DIABETES: INHALED INSULIN

A breath of fresh air?



After Pfizer withdrew Exubera from the market in October 2007, the once-crowded field of inhaled insulin candidates thinned to a single product: MannKind's Afresa. But instead of convenience, the product—still better known as Technosphere insulin—appears to be surviving on clinical benefit.

"I am still optimistic that MannKind's Afresa will be sufficiently beneficial because of its profile to be successful in the market even though Exubera failed," says Jay Skyler.

MannKind's unique technology allows an acidic crystalline powder dusted with insulin to liquify at neutral pH deep inside the lungs and seep into the bloodstream across tiny pulmonary membranes. The relatively quick delivery of insulin (slower than the pancreas, but faster than subcutaneous injections) creates an insulin profile more like the body's own than any other drug available, according to Skyler. In addition, the drug disappears faster from the bloodstream when its work is done.

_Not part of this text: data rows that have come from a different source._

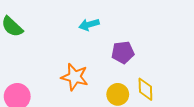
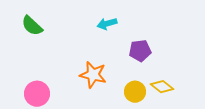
yellow diamond: (145, 89) -> (162, 87), turned -50

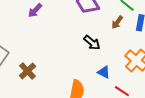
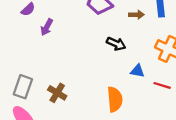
brown arrow: (117, 22) -> (136, 15), turned -112

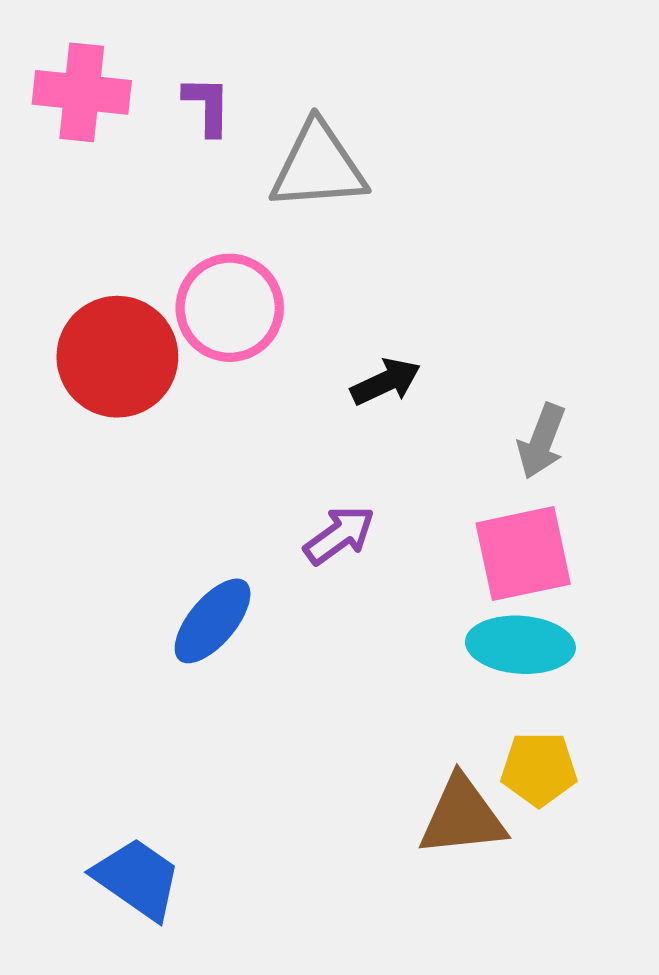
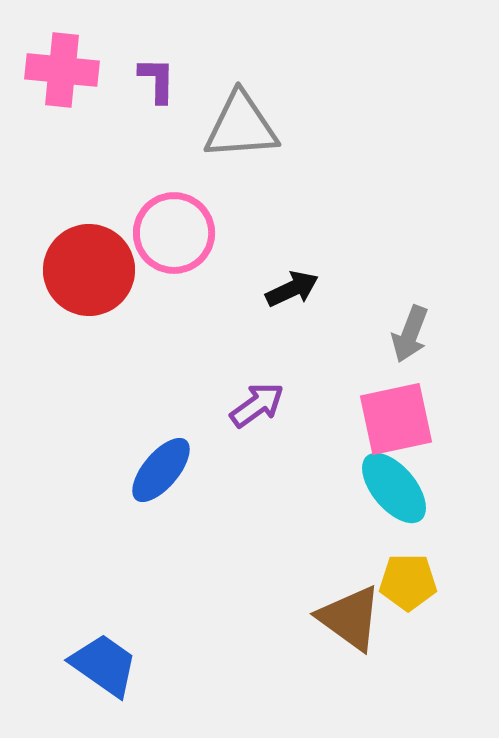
cyan ellipse: (520, 645) -> (394, 488), turned 46
brown triangle: (462, 817) -> (350, 618), turned 42

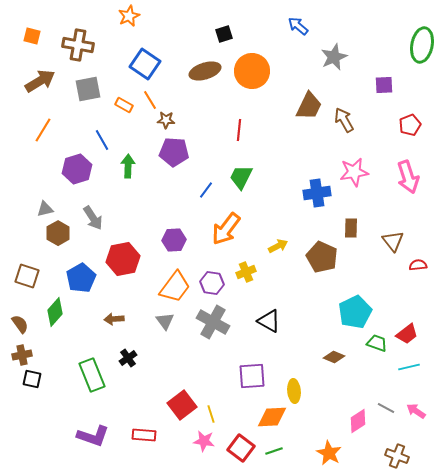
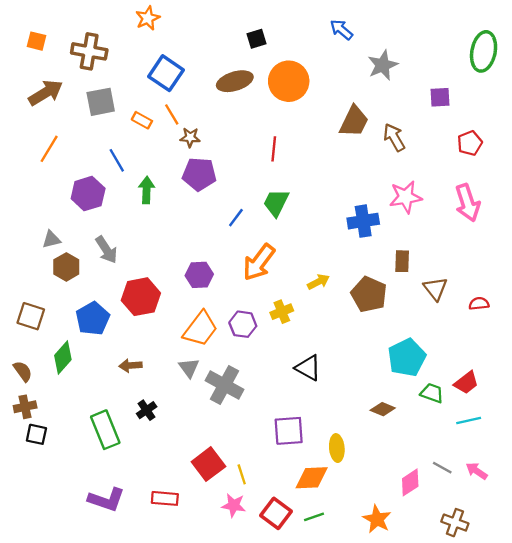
brown triangle: (393, 241) -> (435, 289), moved
gray cross: (213, 322) -> (224, 385), moved

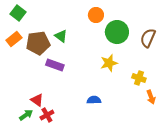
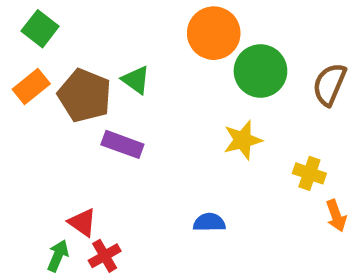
orange circle: (96, 15) -> (214, 33), size x1.5
brown pentagon: (38, 43) -> (85, 95), turned 30
green arrow: (26, 115) -> (58, 256), turned -32

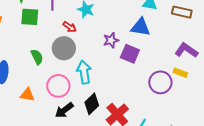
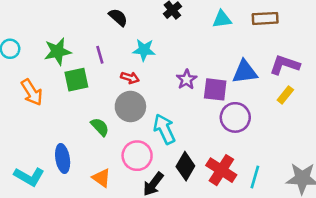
blue triangle: (141, 27) -> (245, 72), moved
yellow rectangle: (180, 73) -> (285, 95), turned -56
purple circle: (160, 82) -> (235, 117), moved
orange triangle: (27, 95) -> (101, 178), turned 42

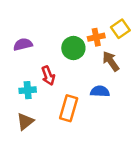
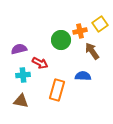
purple semicircle: (23, 44) -> (19, 49), moved
red arrow: (48, 76) -> (40, 63), turned -42
brown triangle: (25, 121) -> (21, 101), turned 49

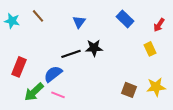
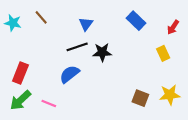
black line: (71, 54) -> (77, 47), moved
blue semicircle: (53, 74) -> (69, 74), moved
green arrow: (34, 92) -> (20, 100), moved
pink line: (58, 95) -> (49, 104), moved

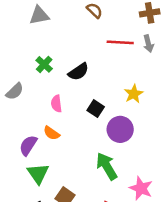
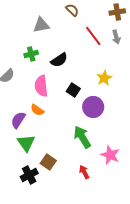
gray triangle: (39, 15) -> (41, 25), moved
red line: (120, 42) -> (93, 36), turned 50
green cross: (44, 64) -> (31, 54), turned 32
pink semicircle: (56, 104) -> (41, 86), size x1.5

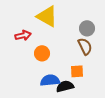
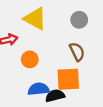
gray circle: (87, 28) -> (79, 20), moved
orange square: (77, 71) -> (68, 79), size x1.6

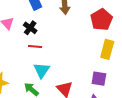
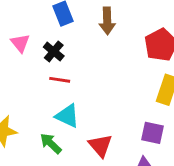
cyan triangle: (42, 70) -> (67, 116), turned -42

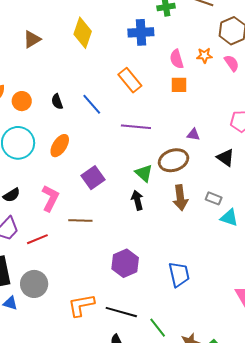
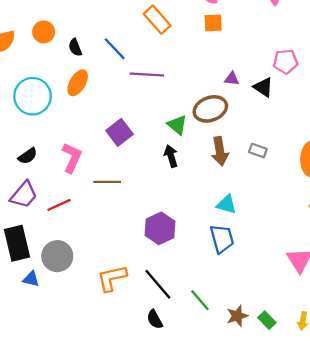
orange circle: (22, 101) -> (44, 32), moved
purple line: (136, 127) -> (147, 75), moved
orange ellipse: (60, 146) -> (78, 83), moved
black triangle: (226, 158) -> (263, 87), moved
cyan triangle: (229, 218) -> (226, 204), moved
black line: (121, 312) -> (158, 284), turned 36

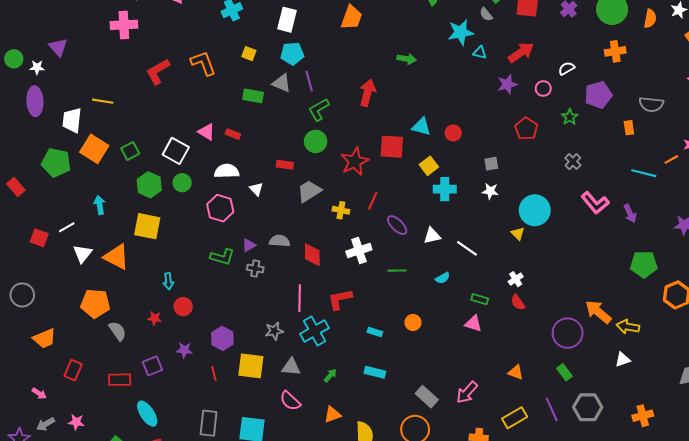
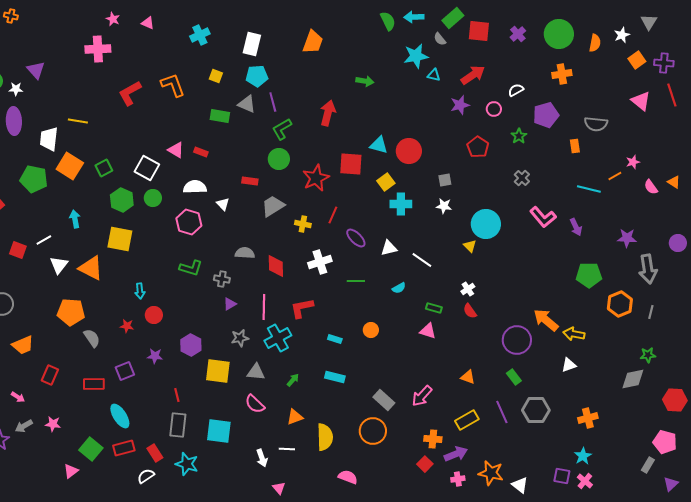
red circle: (453, 133) -> (409, 151), size x1.6
purple triangle: (249, 245) -> (230, 304), moved
red line: (214, 373) -> (177, 395), moved

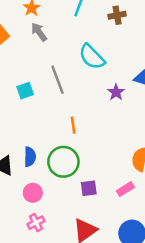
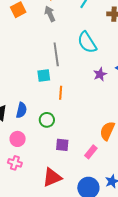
cyan square: (25, 91) -> (44, 76), moved
green circle: (63, 162) -> (47, 120), size x0.6
pink rectangle: (125, 189) -> (91, 152), turned -32
pink cross: (36, 223) -> (15, 163), turned 32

In September, MannKind released top-line results of a Phase III clinical trial comparing Afresa to subcutaneous insulin aspart. The inhaled product better prevented incidents of hypoglycemia and glucose spikes after meals. It had no pulmonary side effects, and it had a welcome benefit for diabetes sufferers: an average weight loss of 4.4 pounds in 52 weeks for Afresa users with type 1 diabetes, compared to a three-pound weight gain for patients on insulin aspart.

The drug may have to carry a class-wide warning for cancer, but company market research suggests that even with a tough label, Afresa is a potential blockbuster.